I have a collection of `java.awt.Shape`

objects covering a two-dimensional plane with no overlap. These are from a data set of U.S. Counties, at a fairly low resolution. For an (x,y) latitude/longitude point, I want a quick way to identify the shape which county contains that point. What's an optimal way to index this?

Brute force would look like:

`for (Shape eachShape : countyShapes) {`

if (eachShape.contains(x, y)) {

return eachShape;

}

}

To optimize this, I can store the min/max bounds of the (possibly complex) shapes, and only call `contains(x, y)`

on shapes whose rectangular bounds encompass a given x,y coordinate. What's the best way to build this index? A SortedMultiset would work for indexing on the `x`

minima and maxima, but how to also include the `y`

coordinates in the index?

For this specific implementation, doing a few seconds of up-front work to index the shapes is not a problem.

If possible you could try a bitmap with each shape in a different color. Then simply query the point and the color and lookup the shape.

This question is outside the scope of Stackoverflow but the answer is probably Binary Space Partitioning.

Roughly:

- Divide the space in two either on the x coordinate or y coordinate using the mid-point of the range.
- Create a list of counties on the two sides of that line (and divided by that line).
- On each side of that line divide the collections again by the other dimension.
- Continue recursively building a tree dividing alternately by x and y until you reach a satisfactory set of objects to examine by brute force.

The conventional algorithm actually divides the shapes lying across the boundary but that might not be necessary here.
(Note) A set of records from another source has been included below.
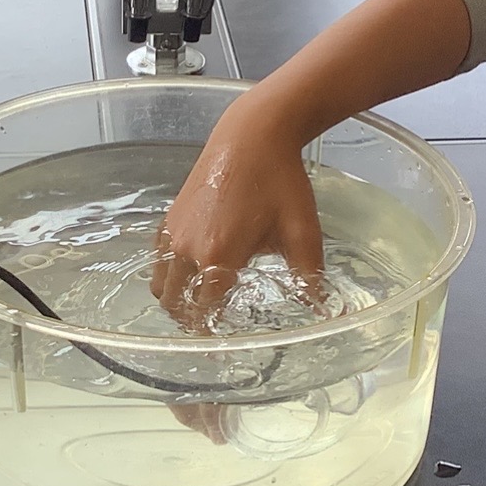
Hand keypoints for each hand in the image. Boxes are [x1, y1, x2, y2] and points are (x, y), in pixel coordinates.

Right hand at [152, 94, 324, 328]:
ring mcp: (175, 230)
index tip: (217, 351)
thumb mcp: (303, 234)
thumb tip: (327, 312)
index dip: (208, 335)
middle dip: (189, 322)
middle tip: (208, 330)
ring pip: (160, 282)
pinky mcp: (170, 215)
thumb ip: (311, 278)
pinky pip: (158, 257)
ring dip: (174, 300)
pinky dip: (168, 273)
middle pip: (174, 303)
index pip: (203, 311)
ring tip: (196, 305)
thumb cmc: (281, 182)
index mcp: (219, 257)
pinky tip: (190, 271)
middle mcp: (189, 247)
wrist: (254, 134)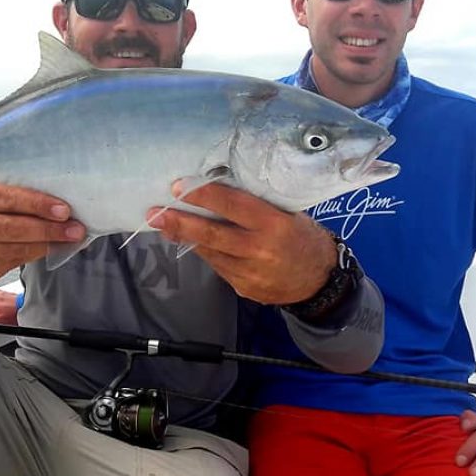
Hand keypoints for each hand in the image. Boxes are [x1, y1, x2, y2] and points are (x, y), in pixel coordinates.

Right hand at [0, 183, 85, 284]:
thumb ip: (10, 197)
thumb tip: (55, 203)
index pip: (6, 199)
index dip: (37, 204)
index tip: (64, 210)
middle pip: (12, 228)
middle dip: (47, 229)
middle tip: (74, 228)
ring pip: (15, 249)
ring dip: (46, 244)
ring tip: (68, 238)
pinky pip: (13, 262)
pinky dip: (34, 254)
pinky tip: (49, 247)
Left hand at [147, 181, 335, 304]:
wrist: (320, 281)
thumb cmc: (303, 237)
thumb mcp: (288, 214)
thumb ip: (257, 206)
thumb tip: (218, 191)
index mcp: (274, 225)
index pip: (233, 206)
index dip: (204, 195)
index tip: (180, 187)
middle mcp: (260, 250)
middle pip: (212, 234)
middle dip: (180, 223)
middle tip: (155, 213)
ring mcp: (250, 273)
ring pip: (210, 252)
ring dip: (186, 237)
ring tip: (165, 224)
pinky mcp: (244, 288)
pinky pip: (219, 266)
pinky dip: (206, 252)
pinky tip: (193, 242)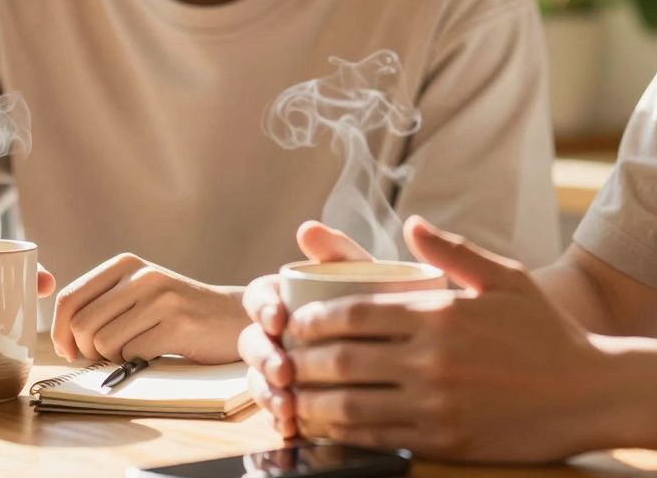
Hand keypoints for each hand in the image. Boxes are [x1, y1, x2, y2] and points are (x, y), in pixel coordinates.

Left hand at [51, 253, 245, 363]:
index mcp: (126, 264)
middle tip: (105, 356)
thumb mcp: (140, 293)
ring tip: (135, 351)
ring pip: (104, 343)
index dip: (59, 332)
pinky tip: (154, 354)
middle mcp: (142, 275)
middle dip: (86, 350)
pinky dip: (136, 362)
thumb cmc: (177, 313)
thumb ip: (103, 302)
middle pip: (82, 325)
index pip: (70, 299)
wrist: (232, 317)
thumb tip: (61, 337)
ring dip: (113, 358)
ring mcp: (162, 298)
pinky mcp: (179, 324)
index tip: (69, 350)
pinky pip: (133, 354)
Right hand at [237, 221, 371, 438]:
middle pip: (252, 342)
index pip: (258, 297)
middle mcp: (276, 333)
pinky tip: (291, 429)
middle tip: (283, 371)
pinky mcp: (290, 398)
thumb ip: (339, 252)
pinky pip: (274, 412)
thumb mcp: (362, 278)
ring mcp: (279, 367)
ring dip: (266, 393)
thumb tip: (308, 228)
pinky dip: (279, 421)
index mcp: (285, 297)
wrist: (405, 346)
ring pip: (257, 379)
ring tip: (288, 407)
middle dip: (263, 358)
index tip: (278, 318)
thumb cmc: (376, 302)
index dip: (261, 308)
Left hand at [281, 217, 609, 462]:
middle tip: (281, 358)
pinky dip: (343, 435)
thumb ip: (452, 250)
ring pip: (349, 407)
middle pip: (340, 360)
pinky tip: (328, 427)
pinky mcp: (443, 442)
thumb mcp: (505, 277)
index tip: (295, 321)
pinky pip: (377, 440)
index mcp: (440, 315)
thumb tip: (411, 223)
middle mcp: (431, 361)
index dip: (311, 319)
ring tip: (293, 395)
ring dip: (311, 401)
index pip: (352, 314)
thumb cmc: (546, 331)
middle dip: (300, 360)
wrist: (591, 393)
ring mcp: (436, 406)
A smart implementation might look for the most efficient line to divide on which is the one where the longest of the two lists is the smallest. That involves more up front calculation but a more efficient and consistently performing partition.

You could use an existing GIS library like GeoTools and then all the hard work is already done.
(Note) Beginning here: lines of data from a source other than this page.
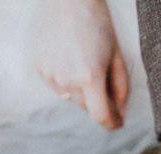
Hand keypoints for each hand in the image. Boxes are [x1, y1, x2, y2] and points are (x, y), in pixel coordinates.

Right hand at [34, 0, 128, 129]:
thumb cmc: (97, 23)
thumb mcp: (117, 55)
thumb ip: (120, 88)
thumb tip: (119, 113)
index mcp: (91, 77)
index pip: (100, 117)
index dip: (111, 123)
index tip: (117, 123)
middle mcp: (68, 81)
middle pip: (86, 107)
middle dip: (97, 100)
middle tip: (103, 78)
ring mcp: (51, 76)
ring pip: (70, 97)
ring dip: (80, 89)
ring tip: (83, 61)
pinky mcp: (40, 69)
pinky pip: (56, 85)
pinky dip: (65, 79)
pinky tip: (69, 57)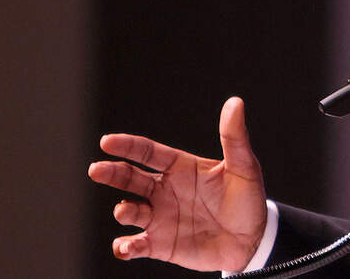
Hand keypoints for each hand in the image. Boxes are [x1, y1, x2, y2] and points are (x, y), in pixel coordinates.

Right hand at [87, 96, 267, 271]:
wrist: (253, 241)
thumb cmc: (248, 200)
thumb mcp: (244, 167)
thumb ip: (234, 137)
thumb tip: (235, 102)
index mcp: (181, 168)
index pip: (148, 152)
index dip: (128, 146)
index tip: (107, 141)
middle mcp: (165, 190)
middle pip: (130, 178)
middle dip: (112, 173)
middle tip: (97, 169)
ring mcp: (160, 217)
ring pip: (129, 210)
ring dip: (123, 210)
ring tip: (126, 210)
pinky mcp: (160, 244)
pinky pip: (134, 245)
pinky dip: (125, 247)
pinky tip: (126, 247)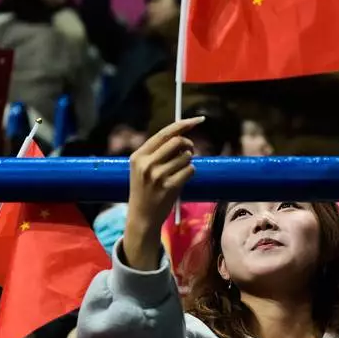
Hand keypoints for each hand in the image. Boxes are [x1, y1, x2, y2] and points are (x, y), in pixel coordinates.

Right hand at [121, 117, 201, 270]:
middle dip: (189, 145)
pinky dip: (190, 173)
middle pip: (178, 142)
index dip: (184, 124)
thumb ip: (157, 152)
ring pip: (186, 157)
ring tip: (180, 171)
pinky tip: (181, 180)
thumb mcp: (142, 169)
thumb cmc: (145, 190)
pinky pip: (190, 170)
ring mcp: (157, 175)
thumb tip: (182, 135)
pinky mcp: (169, 187)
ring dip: (189, 162)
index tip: (199, 120)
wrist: (142, 217)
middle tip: (190, 151)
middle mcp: (146, 164)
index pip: (165, 133)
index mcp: (138, 156)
Simply load your shapefile of counties and execute queries like

```
"the_geom" contains 'POINT(x y)
```

The quickstart tutorial will show you how to load the shapes, and the query tutorial will show you how to query them.

Having min an max values of coordinates of the bounds not guarantee that you can determine if one point is in or out in any situations. If you want achieve this by yourself you should implement some algorithm. There's a good one that is called "radial algorithm", I recommend that uses this, and it isn't so complicated to implement, there are sufficient bibliography and examples. Hope this help.